While you might be familiar with pineapple and mango salsa, have you considered adding jicama? This root vegetable is the root of a plant that produces beans similar to lima beans, but aren’t edible. It needs warm weather to thrive, is juicy, and crunchy offering a sweet yet nutty flavour and excellent when added to salsa.

Mango pineapple salsa with jicama has many faces; sweet and crunchy, a star on a tortilla chip; delightful as a topping for grilled fish or seafood; on its own as a side a la chopped salad.

Mango Pineapple Salsa with Jicama

Chopped, ripe pineapple and mango are combined with crunchy jicama providing a delightful twist on a classic recipe.

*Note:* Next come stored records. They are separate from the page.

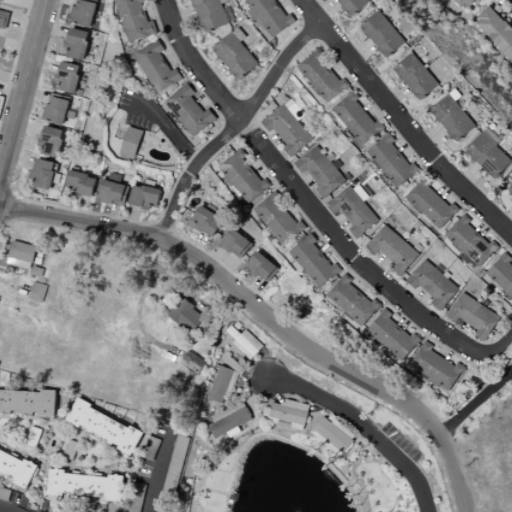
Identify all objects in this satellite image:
building: (81, 13)
building: (269, 17)
building: (3, 18)
building: (134, 20)
building: (496, 30)
building: (383, 33)
building: (76, 43)
building: (234, 53)
road: (194, 66)
building: (156, 67)
building: (321, 75)
building: (67, 76)
building: (416, 76)
road: (23, 87)
road: (24, 101)
building: (54, 110)
building: (188, 110)
building: (454, 116)
building: (356, 118)
road: (168, 127)
road: (234, 129)
building: (286, 129)
road: (328, 134)
building: (49, 141)
building: (130, 142)
building: (490, 153)
building: (391, 160)
building: (320, 171)
building: (41, 173)
building: (242, 176)
building: (79, 183)
building: (111, 189)
building: (510, 190)
building: (143, 196)
building: (430, 204)
building: (352, 210)
building: (278, 219)
building: (205, 221)
building: (470, 241)
building: (233, 243)
building: (391, 248)
building: (20, 254)
building: (313, 261)
building: (260, 266)
building: (501, 274)
building: (431, 283)
building: (36, 291)
building: (352, 301)
building: (184, 315)
building: (472, 315)
road: (508, 315)
road: (266, 316)
building: (390, 336)
building: (245, 343)
building: (192, 362)
building: (435, 367)
building: (222, 383)
road: (475, 399)
building: (27, 401)
building: (286, 414)
building: (232, 418)
building: (103, 426)
road: (363, 429)
building: (332, 435)
road: (287, 439)
building: (150, 445)
building: (178, 448)
building: (16, 467)
road: (156, 472)
building: (84, 485)
building: (3, 493)
building: (135, 497)
road: (12, 508)
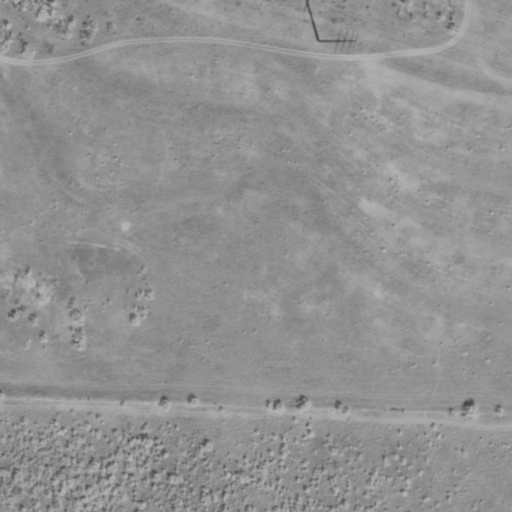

  • 1 cup Ataulfo mango, peeled and diced
  • 1 cup pineapple, peeled and diced
  • 1 cup jicama, peeled and diced
  • 1/2 - 1 cup red bell pepper, finely diced
  • 1/2 cup red onion, finely diced
  • 1 jalapeno, seeded, deveined, and minced
  • 1/2 cup cilantro, chopped
  • 2 tbsp lime juice
  • 1 tbsp rice wine vinegar
  • 1/2 tsp salt, or to your taste


  • Combine all the ingredients and allow to sit, covered in the refrigerator, for 30 minutes.
  • This salsa will be fine for a day or two in the refrigerator, but really should be eaten soon after it’s prepared.
  • Serve with your favourite tortilla chips or serve on tacos, grilled prawns or on burrito bowls.